We made our way down Tryon, passing Trade Street with three of its corners crowned by glorious statues of Transportation, Commerce, and Industry, all of them looking toward the fourth corner, where a bronzed mother stood holding a baby aloft. We stopped in silence. On a more typical day, while whizzing by in a stream of disgruntled commuters, one didn’t really appreciate the subtleties expressed here: the foundations of the city’s past gazing solemnly and hopefully at its future.
“Ah,” said Wyatt finally. “I think we’re having a moment.”
“I never really noticed they’re all facing toward the moth—” I began, then stopped. “Wait. Where’s Emma?”
A search ensued. It really was very crowded here; we’d had no idea when we left the house for the Arts Ball that uptown would be overrun by costumed millennials. Drew, in an effort to avoid valeting at the Ritz, had insisted on parking in his personal space at Elwood Capital, but the garage turned out to be crammed with illicit vehicles, thereby necessitating a long slog from another parking structure farther away. I was fairly certain the Halloween frolickers must have come as a surprise to Hattie McGuire, too, since she and Reg were about as hip as dentures. But some advance warning would have been helpful, since strolling multiple city blocks in four-inch Jimmy Choos was a serious commitment.

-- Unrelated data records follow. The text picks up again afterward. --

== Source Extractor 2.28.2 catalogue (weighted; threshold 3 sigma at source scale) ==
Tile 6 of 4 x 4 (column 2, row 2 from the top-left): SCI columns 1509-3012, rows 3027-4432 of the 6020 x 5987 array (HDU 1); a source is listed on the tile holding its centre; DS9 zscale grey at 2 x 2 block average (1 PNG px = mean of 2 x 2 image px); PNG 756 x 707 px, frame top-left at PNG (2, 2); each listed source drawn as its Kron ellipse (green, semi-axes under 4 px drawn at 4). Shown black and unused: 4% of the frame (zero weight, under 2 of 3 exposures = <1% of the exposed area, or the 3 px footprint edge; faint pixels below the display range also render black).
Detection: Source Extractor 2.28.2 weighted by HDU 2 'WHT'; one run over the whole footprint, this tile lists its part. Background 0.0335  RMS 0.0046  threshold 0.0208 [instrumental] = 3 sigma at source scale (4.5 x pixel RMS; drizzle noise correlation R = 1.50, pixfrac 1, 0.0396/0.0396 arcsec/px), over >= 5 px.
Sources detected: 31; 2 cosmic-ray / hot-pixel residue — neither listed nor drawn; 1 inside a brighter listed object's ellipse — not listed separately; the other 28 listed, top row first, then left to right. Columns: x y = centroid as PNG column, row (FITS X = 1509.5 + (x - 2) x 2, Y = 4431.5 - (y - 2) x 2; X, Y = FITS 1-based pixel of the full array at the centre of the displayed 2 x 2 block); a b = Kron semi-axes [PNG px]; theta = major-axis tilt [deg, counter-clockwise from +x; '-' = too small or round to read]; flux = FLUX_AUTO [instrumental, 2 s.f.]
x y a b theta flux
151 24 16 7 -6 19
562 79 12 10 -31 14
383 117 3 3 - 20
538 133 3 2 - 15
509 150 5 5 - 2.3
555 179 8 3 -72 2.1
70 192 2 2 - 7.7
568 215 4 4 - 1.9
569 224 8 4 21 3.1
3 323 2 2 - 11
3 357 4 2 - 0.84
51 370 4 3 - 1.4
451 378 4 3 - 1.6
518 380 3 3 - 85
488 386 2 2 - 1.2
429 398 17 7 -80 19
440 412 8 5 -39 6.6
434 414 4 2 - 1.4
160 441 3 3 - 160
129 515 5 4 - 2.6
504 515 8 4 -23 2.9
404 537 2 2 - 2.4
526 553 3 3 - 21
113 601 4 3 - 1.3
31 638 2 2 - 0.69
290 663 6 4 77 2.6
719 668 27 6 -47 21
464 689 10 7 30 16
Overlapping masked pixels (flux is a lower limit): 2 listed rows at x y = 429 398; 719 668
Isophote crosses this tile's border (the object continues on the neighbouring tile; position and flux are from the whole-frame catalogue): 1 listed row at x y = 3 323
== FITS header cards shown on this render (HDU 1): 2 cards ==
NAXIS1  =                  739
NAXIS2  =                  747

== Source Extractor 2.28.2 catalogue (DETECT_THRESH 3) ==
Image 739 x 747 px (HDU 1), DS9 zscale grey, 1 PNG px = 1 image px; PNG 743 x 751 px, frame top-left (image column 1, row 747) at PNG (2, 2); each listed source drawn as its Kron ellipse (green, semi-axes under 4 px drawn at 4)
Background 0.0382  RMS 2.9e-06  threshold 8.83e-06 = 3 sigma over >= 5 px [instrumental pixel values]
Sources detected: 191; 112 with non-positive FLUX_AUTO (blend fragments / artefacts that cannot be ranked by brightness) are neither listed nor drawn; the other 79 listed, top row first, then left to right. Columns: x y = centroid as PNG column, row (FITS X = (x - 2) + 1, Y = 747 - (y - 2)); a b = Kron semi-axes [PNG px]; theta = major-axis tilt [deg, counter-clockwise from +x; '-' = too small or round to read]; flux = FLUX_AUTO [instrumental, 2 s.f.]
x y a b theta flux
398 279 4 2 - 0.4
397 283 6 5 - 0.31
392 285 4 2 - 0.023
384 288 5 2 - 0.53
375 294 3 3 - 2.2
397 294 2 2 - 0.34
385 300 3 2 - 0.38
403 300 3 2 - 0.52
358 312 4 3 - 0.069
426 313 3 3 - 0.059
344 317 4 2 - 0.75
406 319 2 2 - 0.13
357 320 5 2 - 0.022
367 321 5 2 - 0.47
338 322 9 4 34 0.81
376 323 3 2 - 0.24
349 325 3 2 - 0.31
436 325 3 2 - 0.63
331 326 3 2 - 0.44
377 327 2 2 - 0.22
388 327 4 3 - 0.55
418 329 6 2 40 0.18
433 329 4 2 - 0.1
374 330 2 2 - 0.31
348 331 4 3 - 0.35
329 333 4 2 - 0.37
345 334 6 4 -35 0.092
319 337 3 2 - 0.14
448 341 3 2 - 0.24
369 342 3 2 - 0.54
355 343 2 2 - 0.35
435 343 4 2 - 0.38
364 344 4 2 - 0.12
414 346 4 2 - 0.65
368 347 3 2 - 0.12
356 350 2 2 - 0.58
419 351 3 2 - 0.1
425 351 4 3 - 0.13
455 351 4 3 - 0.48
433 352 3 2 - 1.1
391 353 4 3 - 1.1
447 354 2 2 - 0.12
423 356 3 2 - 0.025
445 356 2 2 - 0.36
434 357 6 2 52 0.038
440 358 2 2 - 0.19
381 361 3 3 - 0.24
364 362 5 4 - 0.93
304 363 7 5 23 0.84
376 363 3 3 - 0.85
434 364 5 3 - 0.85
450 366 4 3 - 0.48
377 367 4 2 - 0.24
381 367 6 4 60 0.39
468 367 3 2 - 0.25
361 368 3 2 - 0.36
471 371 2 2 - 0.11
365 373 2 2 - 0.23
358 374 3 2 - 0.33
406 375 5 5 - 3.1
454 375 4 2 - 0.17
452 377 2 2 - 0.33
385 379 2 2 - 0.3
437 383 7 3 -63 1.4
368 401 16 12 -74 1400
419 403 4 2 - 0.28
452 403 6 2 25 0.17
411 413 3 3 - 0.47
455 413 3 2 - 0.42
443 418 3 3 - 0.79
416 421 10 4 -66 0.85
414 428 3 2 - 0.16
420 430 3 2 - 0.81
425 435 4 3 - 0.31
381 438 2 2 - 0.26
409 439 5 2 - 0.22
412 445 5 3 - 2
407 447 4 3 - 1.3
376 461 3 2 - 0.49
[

We located Emma. She’d been waylaid a block back by some LGBTers who were convinced, probably because of her staggering height, that she was a man in drag. “. . . and I couldn’t look that fantastically dewy if I had a hyperbaric chamber in my boudoir,” one was gushing in admiration.
“Darling,” Wyatt said, bestowing a fabulous air kiss on Emma, who looked petrified, “I hate to tear you away from your people, but we really must scoot.”
“What’s he got that I haven’t?” the person muttered as we strode (limped) away.
“Buckets of money,” Wyatt called back over his shoulder. “Obviously.”
The Arts Ball, when we finally reached it, was worth the walk. Outside the hotel the tuxedoed and gowned couples formed a sinuous line snaking from the covered entrance all the way down the block. The theme this year was “Pompeii and Herculaneum,” so all along the line there were servants in tunics waving gigantic palm-frond fans over the partygoers as they inched toward a fantastic fifteen-foot-high volcano at the entrance. Roman aqueducts defined the borders of the line, with running water gushing into two lush pools representing the famed Roman bathhouses.